(Exercise objective) Resume the passage on Texas A&M System funding, picking up right after its final sentence about non-formula appropriations.

(Passage)
General Revenue for A&M System universities varied, with faster-growing schools doing better. Below is a table showing the Net General Revenue (GR) change for the A&M institutions. Net GR excludes debt service appropriations to show the revenue available to provide services.
|Conference NET GR
(Excluding Debt Service)
2016-17 to 2018-19
Fall 14 to Fall 16
|General Academics||Change||% Change||Change||% Change|
|Texas A&M at Galveston||(1,961,214)||-6.8%||(127)||-5.5%|
|Prairie View A&M||1,331,108||1.6%||419||5.0%|
|Texas A&M – Central Texas||(2,642,246)||-10.0%||303||13.1%|
|Texas A&M – Corpus Christi||(4,609,976)||-5.7%||968||8.6%|
|Texas A&M – Kingsville||(6,786,835)||-9.6%||550||6.3%|
|Texas A&M – San Antonio||(4,482,976)||-10.0%||953||21.1%|
|Texas A&M International||(4,068,478)||-8.2%||(164)||-2.2%|
|West Texas A&M||(1,872,896)||-3.4%||931||10.4%|
|Texas A&M – Commerce||287,950||0.4%||895||7.8%|
|Texas A&M – Texarkana||14,181||0.1%||181||10.0%|
|Subtotal, A&M System Academics||(7,109,474)||-0.6%||10,208||7.5%|
|Texas A&M Univ Health Science Center||2,123,347||0.9%||202||8.1%|
|TAMUS Service Agencies|
|Texas A&M AgriLife Research||(3,254,342)||-2.9%|
|Texas A&M AgriLife Extension Service||(933,771)||-1.0%|
|Texas A&M Engineering Experiment Station||45,628||0.1%|
|Texas A&M Transportation Institute||(3,591,880)||-19.2%|
|Texas A&M Engineering Extension Service||1,792,626||11.3%|
|Texas A&M Forest Service||1,175,693||1.8%|
|Texas A&M Veterinary Medical Diagnostic Laboratory||(419,370)||-3.5%|
|Subtotal, TAMUS Service Agencies||(5,185,416)||-1.5%|
|Grand Total, A&M System||(10,342,663)||-0.6%||10,410||7.5%|
Senate Bill 1 also requires an interim study of non-formula funding items to consider the realignment or possible elimination of appropriations made outside the formula. For the upcoming biennium, the A&M System receives a total of $201 million in non-formula funding.

(Data for analysis)

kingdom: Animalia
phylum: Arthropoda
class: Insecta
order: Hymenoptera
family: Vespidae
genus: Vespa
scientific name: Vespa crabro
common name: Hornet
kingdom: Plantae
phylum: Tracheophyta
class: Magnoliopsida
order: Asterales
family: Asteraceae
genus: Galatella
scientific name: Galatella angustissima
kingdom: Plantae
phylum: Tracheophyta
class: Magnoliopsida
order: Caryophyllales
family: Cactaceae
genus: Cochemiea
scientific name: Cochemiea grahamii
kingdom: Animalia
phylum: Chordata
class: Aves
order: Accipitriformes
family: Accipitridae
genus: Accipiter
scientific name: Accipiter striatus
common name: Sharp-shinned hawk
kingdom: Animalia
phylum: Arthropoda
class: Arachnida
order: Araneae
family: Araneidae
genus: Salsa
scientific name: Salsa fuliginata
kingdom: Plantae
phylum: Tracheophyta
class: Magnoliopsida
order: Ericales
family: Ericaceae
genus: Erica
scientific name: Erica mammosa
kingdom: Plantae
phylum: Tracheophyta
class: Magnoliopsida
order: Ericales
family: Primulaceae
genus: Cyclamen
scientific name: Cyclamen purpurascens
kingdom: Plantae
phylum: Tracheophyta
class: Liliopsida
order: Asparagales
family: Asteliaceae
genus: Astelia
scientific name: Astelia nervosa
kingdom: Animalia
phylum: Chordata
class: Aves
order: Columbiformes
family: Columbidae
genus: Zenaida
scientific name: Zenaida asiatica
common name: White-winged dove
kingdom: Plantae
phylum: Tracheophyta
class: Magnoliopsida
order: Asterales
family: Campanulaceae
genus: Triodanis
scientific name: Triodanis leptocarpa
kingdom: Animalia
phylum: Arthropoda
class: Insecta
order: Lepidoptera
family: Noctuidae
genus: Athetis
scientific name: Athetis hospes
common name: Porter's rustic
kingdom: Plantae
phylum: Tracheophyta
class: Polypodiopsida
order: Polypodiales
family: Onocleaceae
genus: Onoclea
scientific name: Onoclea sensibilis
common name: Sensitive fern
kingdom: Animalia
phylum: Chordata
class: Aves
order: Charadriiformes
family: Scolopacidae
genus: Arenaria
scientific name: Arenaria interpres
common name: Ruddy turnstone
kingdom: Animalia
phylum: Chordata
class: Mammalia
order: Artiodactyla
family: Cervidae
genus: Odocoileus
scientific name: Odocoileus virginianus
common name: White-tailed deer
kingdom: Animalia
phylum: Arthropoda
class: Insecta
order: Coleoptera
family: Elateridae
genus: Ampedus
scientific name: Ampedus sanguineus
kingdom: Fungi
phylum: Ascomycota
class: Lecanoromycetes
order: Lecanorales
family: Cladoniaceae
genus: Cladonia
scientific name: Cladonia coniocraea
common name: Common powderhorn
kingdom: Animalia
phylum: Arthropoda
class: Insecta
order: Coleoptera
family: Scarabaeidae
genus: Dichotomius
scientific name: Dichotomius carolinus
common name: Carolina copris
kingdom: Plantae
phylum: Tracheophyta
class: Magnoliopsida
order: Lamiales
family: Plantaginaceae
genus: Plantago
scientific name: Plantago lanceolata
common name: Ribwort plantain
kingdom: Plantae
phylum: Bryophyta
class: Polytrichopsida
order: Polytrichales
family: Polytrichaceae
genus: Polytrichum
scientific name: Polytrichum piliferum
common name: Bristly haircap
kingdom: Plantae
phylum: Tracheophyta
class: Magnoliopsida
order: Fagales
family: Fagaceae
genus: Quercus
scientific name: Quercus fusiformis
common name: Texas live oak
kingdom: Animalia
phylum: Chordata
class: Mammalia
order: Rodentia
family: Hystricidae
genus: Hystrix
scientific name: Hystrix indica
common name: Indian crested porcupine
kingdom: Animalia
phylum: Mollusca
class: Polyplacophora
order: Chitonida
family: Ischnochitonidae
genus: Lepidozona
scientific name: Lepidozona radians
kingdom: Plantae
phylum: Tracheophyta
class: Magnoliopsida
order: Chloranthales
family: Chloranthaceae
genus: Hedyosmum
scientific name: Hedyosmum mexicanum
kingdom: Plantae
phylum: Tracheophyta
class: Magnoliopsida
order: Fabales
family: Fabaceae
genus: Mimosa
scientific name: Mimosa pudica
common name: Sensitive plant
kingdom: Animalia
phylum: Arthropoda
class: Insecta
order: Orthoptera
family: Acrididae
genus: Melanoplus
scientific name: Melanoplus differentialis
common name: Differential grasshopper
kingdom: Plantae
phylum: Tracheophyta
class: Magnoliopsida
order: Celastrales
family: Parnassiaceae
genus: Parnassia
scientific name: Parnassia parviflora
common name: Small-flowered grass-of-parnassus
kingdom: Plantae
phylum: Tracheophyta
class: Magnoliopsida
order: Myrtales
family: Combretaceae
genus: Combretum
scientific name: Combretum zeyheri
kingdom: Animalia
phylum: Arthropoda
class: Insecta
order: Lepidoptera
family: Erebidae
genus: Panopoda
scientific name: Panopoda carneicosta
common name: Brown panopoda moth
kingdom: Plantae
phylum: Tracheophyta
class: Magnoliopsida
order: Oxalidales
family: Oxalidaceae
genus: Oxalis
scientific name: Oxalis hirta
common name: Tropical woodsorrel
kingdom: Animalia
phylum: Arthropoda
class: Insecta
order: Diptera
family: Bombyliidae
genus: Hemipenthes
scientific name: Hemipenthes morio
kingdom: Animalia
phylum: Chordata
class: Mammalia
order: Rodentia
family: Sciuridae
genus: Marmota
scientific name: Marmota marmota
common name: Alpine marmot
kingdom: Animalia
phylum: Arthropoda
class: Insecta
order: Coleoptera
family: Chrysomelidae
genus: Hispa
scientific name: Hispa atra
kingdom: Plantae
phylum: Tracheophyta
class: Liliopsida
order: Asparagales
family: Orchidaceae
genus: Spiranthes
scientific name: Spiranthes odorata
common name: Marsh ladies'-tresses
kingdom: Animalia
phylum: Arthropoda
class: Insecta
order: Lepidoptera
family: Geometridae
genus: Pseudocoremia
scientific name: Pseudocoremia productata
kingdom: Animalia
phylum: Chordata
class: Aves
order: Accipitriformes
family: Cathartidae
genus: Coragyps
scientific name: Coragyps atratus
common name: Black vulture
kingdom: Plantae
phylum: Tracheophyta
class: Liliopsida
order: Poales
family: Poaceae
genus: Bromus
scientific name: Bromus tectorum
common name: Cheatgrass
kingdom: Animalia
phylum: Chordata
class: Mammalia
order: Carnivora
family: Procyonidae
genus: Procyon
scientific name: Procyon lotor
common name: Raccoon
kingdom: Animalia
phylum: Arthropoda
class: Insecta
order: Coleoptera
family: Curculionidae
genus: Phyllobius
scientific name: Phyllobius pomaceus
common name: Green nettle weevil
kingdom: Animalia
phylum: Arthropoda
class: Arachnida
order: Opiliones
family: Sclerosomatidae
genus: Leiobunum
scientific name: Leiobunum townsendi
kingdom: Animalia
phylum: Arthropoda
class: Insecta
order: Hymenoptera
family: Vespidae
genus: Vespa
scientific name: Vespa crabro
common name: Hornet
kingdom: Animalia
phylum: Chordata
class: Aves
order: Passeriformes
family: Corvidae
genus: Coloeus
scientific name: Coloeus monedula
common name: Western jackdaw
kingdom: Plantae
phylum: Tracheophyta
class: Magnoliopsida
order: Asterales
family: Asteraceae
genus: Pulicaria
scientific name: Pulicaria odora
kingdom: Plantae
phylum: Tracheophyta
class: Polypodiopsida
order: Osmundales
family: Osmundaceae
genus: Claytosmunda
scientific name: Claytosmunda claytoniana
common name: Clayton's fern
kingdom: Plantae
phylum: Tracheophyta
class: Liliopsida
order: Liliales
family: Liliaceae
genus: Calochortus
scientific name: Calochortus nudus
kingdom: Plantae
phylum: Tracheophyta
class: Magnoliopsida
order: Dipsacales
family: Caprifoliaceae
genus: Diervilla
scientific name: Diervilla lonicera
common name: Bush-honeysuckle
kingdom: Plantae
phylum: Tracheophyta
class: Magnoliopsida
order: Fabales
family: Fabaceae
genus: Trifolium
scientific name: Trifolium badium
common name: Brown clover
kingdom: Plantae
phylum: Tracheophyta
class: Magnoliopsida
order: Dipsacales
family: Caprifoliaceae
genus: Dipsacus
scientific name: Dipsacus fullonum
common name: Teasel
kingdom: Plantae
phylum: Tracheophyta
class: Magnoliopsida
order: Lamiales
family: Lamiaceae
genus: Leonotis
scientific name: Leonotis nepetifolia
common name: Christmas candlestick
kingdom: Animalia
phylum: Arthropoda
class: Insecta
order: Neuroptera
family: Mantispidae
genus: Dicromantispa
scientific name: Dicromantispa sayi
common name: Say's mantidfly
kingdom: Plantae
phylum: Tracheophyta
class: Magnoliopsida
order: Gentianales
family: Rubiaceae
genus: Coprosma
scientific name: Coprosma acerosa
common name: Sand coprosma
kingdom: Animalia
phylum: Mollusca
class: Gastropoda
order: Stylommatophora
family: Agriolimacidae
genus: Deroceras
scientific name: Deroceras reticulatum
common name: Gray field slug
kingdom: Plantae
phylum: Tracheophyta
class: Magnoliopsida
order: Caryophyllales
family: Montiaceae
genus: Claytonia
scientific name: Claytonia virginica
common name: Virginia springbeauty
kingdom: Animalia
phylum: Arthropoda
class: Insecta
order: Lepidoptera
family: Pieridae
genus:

(Response)
“We will work with the Legislature to create a reliable financing method so higher education can continue to meet its obligation to educate the next generation and to conduct world-class research that drives a state economy based on innovation,” said Chancellor Sharp.
Senate Bill 1 now goes to Governor Abbott for final consideration.
The Legislature also appropriated money for several A&M System efforts, including:
- Texas A&M College of Medicine: Almost $5 million for 479 medical residents at Houston Methodist and Baylor University Medical Center-Dallas to help the state achieve the goal of keeping more Texas-trained doctors in the state
- Texas A&M-Corpus Christi: $7 million for the Unmanned Aircraft Systems Center
- Tarleton State University: $10 million to replace agricultural facilities destroyed by storms
- Authorization to replace the Texas A&M Veterinary Medical Diagnostic Laboratory in Amarillo by refinancing debt for the College Station lab
- Texas A&M AgriLife Extension:
- Increase of $320,000 in the Leadership strategy programs for 4H
- Increase of $900,000 for the Feral Hog Abatement program. This program was moved from Texas Department of Agriculture to the A&M Extension Service
- Increase of $1.2 million for Surplus Agricultural Products grants (Brighter Bites)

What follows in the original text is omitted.